American television writer and producer

Andy Bobrow is an American television writer and producer known for his work on Community. He was previously a writer for Malcolm in the Middle, head writer for The Last Man on Earth, Brooklyn Nine-Nine, Bless the Harts and created a mockumentary called The Old Negro Space Program. He currently voices Owly on the Love Me Cat Show.

==Early life and career==
Bobrow attended Berkley High School in Berkley, Michigan, and Michigan State University. He plays the tuba and majored in music. He was a copywriter at several advertising agencies in Detroit and Los Angeles, including Campbell-Ewald and Ketchum. Bobrow also performed in the Groundlings Theater Sunday Company.

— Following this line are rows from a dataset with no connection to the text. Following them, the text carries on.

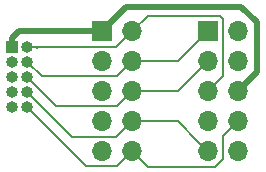
<source format=gbr>
%TF.GenerationSoftware,KiCad,Pcbnew,8.0.3*%
%TF.CreationDate,2024-06-16T20:35:08-04:00*%
%TF.ProjectId,JTAGAdapter,4a544147-4164-4617-9074-65722e6b6963,rev?*%
%TF.SameCoordinates,Original*%
%TF.FileFunction,Copper,L1,Top*%
%TF.FilePolarity,Positive*%
%FSLAX46Y46*%
G04 Gerber Fmt 4.6, Leading zero omitted, Abs format (unit mm)*
G04 Created by KiCad (PCBNEW 8.0.3) date 2024-06-16 20:35:08*
%MOMM*%
%LPD*%
G01*
G04 APERTURE LIST*
%TA.AperFunction,ComponentPad*%
%ADD10O,1.000000X1.000000*%
%TD*%
%TA.AperFunction,ComponentPad*%
%ADD11R,1.000000X1.000000*%
%TD*%
%TA.AperFunction,ComponentPad*%
%ADD12R,1.700000X1.700000*%
%TD*%
%TA.AperFunction,ComponentPad*%
%ADD13O,1.700000X1.700000*%
%TD*%
%TA.AperFunction,Conductor*%
%ADD14C,0.500000*%
%TD*%
%TA.AperFunction,Conductor*%
%ADD15C,0.200000*%
%TD*%
G04 APERTURE END LIST*
D10*
%TO.P,J3,10,~{RESET}*%
%TO.N,Net-(J1-~{RESET})*%
X121461000Y-92921000D03*
%TO.P,J3,9,GNDDetect*%
%TO.N,GND*%
X120191000Y-92921000D03*
%TO.P,J3,8,NC/TDI*%
%TO.N,Net-(J1-NC{slash}TDI)*%
X121461000Y-91651000D03*
%TO.P,J3,7,KEY*%
%TO.N,unconnected-(J3-KEY-Pad7)*%
X120191000Y-91651000D03*
%TO.P,J3,6,SWO/TDO*%
%TO.N,Net-(J1-SWO{slash}TDO)*%
X121461000Y-90381000D03*
%TO.P,J3,5,GND*%
%TO.N,GND*%
X120191000Y-90381000D03*
%TO.P,J3,4,SWCLK/TCK*%
%TO.N,Net-(J1-SWCLK{slash}TCK)*%
X121461000Y-89111000D03*
%TO.P,J3,3,GND*%
%TO.N,GND*%
X120191000Y-89111000D03*
%TO.P,J3,2,SWDIO/TMS*%
%TO.N,Net-(J1-SWDIO{slash}TMS)*%
X121461000Y-87841000D03*
D11*
%TO.P,J3,1,VTref*%
%TO.N,+3V3*%
X120191000Y-87841000D03*
%TD*%
D12*
%TO.P,J2,1,TCK*%
%TO.N,Net-(J1-SWCLK{slash}TCK)*%
X136746000Y-86503500D03*
D13*
%TO.P,J2,2,GND*%
%TO.N,GND*%
X139286000Y-86503500D03*
%TO.P,J2,3,TDO*%
%TO.N,Net-(J1-SWO{slash}TDO)*%
X136746000Y-89043500D03*
%TO.P,J2,4,PGM/NC*%
%TO.N,unconnected-(J2-PGM{slash}NC-Pad4)*%
X139286000Y-89043500D03*
%TO.P,J2,5,TMS*%
%TO.N,Net-(J1-SWDIO{slash}TMS)*%
X136746000Y-91583500D03*
%TO.P,J2,6,VJTAG*%
%TO.N,+3V3*%
X139286000Y-91583500D03*
%TO.P,J2,7,VPUMP*%
%TO.N,unconnected-(J2-VPUMP-Pad7)*%
X136746000Y-94123500D03*
%TO.P,J2,8,~{TRST}*%
%TO.N,Net-(J1-~{RESET})*%
X139286000Y-94123500D03*
%TO.P,J2,9,TDI*%
%TO.N,Net-(J1-NC{slash}TDI)*%
X136746000Y-96663500D03*
%TO.P,J2,10,GND*%
%TO.N,GND*%
X139286000Y-96663500D03*
%TD*%
D12*
%TO.P,J1,1,VTref*%
%TO.N,+3V3*%
X127797000Y-86499000D03*
D13*
%TO.P,J1,2,SWDIO/TMS*%
%TO.N,Net-(J1-SWDIO{slash}TMS)*%
X130337000Y-86499000D03*
%TO.P,J1,3,GND*%
%TO.N,GND*%
X127797000Y-89039000D03*
%TO.P,J1,4,SWCLK/TCK*%
%TO.N,Net-(J1-SWCLK{slash}TCK)*%
X130337000Y-89039000D03*
%TO.P,J1,5,GND*%
%TO.N,GND*%
X127797000Y-91579000D03*
%TO.P,J1,6,SWO/TDO*%
%TO.N,Net-(J1-SWO{slash}TDO)*%
X130337000Y-91579000D03*
%TO.P,J1,7,KEY*%
%TO.N,unconnected-(J1-KEY-Pad7)*%
X127797000Y-94119000D03*
%TO.P,J1,8,NC/TDI*%
%TO.N,Net-(J1-NC{slash}TDI)*%
X130337000Y-94119000D03*
%TO.P,J1,9,GNDDetect*%
%TO.N,GND*%
X127797000Y-96659000D03*
%TO.P,J1,10,~{RESET}*%
%TO.N,Net-(J1-~{RESET})*%
X130337000Y-96659000D03*
%TD*%
D14*
%TO.N,+3V3*%
X129825000Y-84471000D02*
X139589500Y-84471000D01*
X120759000Y-86499000D02*
X120191000Y-87067000D01*
X120191000Y-87067000D02*
X120191000Y-87841000D01*
X120759000Y-86499000D02*
X127797000Y-86499000D01*
D15*
%TO.N,Net-(J1-SWDIO{slash}TMS)*%
X122283000Y-87879000D02*
X122261000Y-87901000D01*
X128957000Y-87879000D02*
X122283000Y-87879000D01*
X122261000Y-87901000D02*
X122201000Y-87841000D01*
X122201000Y-87841000D02*
X121461000Y-87841000D01*
%TO.N,Net-(J1-SWCLK{slash}TCK)*%
X129045000Y-90331000D02*
X122681000Y-90331000D01*
X122681000Y-90331000D02*
X121461000Y-89111000D01*
%TO.N,Net-(J1-SWO{slash}TDO)*%
X129095000Y-92821000D02*
X123901000Y-92821000D01*
X123901000Y-92821000D02*
X121461000Y-90381000D01*
%TO.N,Net-(J1-NC{slash}TDI)*%
X129005000Y-95451000D02*
X125261000Y-95451000D01*
X125261000Y-95451000D02*
X121461000Y-91651000D01*
%TO.N,Net-(J1-~{RESET})*%
X130337000Y-96659000D02*
X129065000Y-97931000D01*
X129065000Y-97931000D02*
X126471000Y-97931000D01*
X126471000Y-97931000D02*
X121461000Y-92921000D01*
X137379500Y-97981000D02*
X131659000Y-97981000D01*
%TO.N,Net-(J1-NC{slash}TDI)*%
X134200000Y-94117500D02*
X134198500Y-94119000D01*
X134198500Y-94119000D02*
X130337000Y-94119000D01*
%TO.N,Net-(J1-SWDIO{slash}TMS)*%
X131645000Y-85191000D02*
X137759500Y-85191000D01*
X137759500Y-85191000D02*
X137761000Y-85189500D01*
%TO.N,Net-(J1-SWCLK{slash}TCK)*%
X134210500Y-89039000D02*
X130337000Y-89039000D01*
%TO.N,Net-(J1-SWO{slash}TDO)*%
X134210500Y-91579000D02*
X130337000Y-91579000D01*
%TO.N,Net-(J1-SWDIO{slash}TMS)*%
X128957000Y-87879000D02*
X130337000Y-86499000D01*
D14*
%TO.N,+3V3*%
X139589500Y-84471000D02*
X139591000Y-84469500D01*
X139591000Y-84469500D02*
X140891000Y-85769500D01*
X127797000Y-86499000D02*
X129825000Y-84471000D01*
X140891000Y-85769500D02*
X140891000Y-89978500D01*
X140891000Y-89978500D02*
X139286000Y-91583500D01*
D15*
%TO.N,Net-(J1-SWDIO{slash}TMS)*%
X130337000Y-86499000D02*
X131645000Y-85191000D01*
X137761000Y-85189500D02*
X138011000Y-85439500D01*
X138011000Y-85439500D02*
X138011000Y-90318500D01*
X138011000Y-90318500D02*
X136746000Y-91583500D01*
%TO.N,Net-(J1-~{RESET})*%
X130337000Y-96659000D02*
X131659000Y-97981000D01*
X137379500Y-97981000D02*
X138051000Y-97309500D01*
X138051000Y-97309500D02*
X138051000Y-95358500D01*
X138051000Y-95358500D02*
X139286000Y-94123500D01*
%TO.N,Net-(J1-NC{slash}TDI)*%
X134200000Y-94117500D02*
X135956000Y-95873500D01*
X135956000Y-95873500D02*
X136746000Y-96663500D01*
X134201500Y-94119000D02*
X135956000Y-95873500D01*
%TO.N,Net-(J1-SWO{slash}TDO)*%
X134210500Y-91579000D02*
X136746000Y-89043500D01*
%TO.N,Net-(J1-SWCLK{slash}TCK)*%
X134210500Y-89039000D02*
X136746000Y-86503500D01*
%TO.N,Net-(J1-NC{slash}TDI)*%
X130337000Y-94119000D02*
X129005000Y-95451000D01*
%TO.N,Net-(J1-SWO{slash}TDO)*%
X129095000Y-92821000D02*
X130337000Y-91579000D01*
%TO.N,Net-(J1-SWCLK{slash}TCK)*%
X129045000Y-90331000D02*
X130337000Y-89039000D01*
%TD*%
M02*

</source>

It was there that Bobrow made several significant connections, including Will Forte, who introduced Bobrow to his agent at UTA, and Jordan Black, who recommended Bobrow for his first TV writing job, on the short-lived sketch comedy show Hype on the WB Network.

Bobrow wrote the second episode of the Fox comedy, The Last Man on Earth, which was first aired as the second half of the series premiere, March 1, 2015. Bobrow continued to serve on the team until the show was cancelled in 2018. He was also a writer, showrunner, and executive producer on Fox's Bless the Harts. After Bless the Harts was cancelled in 2021, he joined the writing team at Krapopolis, where he currently is on the writing team for seasons 2 and 3.